TASK DIRECTIONS: Please state how many lines in the records below contain the string "colour" with matching case. Reply with the number only.

-------- RECORDS PROVIDED --------

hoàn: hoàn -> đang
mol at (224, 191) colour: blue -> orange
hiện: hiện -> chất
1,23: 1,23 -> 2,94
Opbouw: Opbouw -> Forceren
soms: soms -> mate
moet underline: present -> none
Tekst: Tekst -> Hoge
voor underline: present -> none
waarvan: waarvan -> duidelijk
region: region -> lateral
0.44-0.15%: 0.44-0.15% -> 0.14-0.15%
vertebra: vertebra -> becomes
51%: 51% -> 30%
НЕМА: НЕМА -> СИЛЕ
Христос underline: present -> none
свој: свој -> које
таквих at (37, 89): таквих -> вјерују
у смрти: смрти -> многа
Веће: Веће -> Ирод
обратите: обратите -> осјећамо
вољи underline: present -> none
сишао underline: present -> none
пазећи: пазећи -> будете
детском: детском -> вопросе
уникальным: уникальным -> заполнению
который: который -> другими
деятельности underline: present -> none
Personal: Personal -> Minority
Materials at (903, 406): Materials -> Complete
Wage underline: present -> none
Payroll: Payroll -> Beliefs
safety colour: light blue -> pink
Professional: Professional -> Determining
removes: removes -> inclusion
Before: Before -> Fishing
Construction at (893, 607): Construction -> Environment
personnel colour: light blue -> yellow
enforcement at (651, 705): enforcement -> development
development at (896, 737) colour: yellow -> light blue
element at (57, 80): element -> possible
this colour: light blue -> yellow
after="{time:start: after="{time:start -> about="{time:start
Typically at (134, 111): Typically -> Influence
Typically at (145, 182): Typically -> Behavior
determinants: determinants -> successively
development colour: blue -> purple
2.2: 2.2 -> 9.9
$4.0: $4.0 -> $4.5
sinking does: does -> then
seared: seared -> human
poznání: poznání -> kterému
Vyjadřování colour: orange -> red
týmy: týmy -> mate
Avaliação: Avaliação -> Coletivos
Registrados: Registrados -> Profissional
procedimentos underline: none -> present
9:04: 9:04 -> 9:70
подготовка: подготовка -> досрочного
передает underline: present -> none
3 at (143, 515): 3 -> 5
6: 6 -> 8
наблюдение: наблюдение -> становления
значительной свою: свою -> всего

--------

ANSWER FOR THIS EXERCISE: 7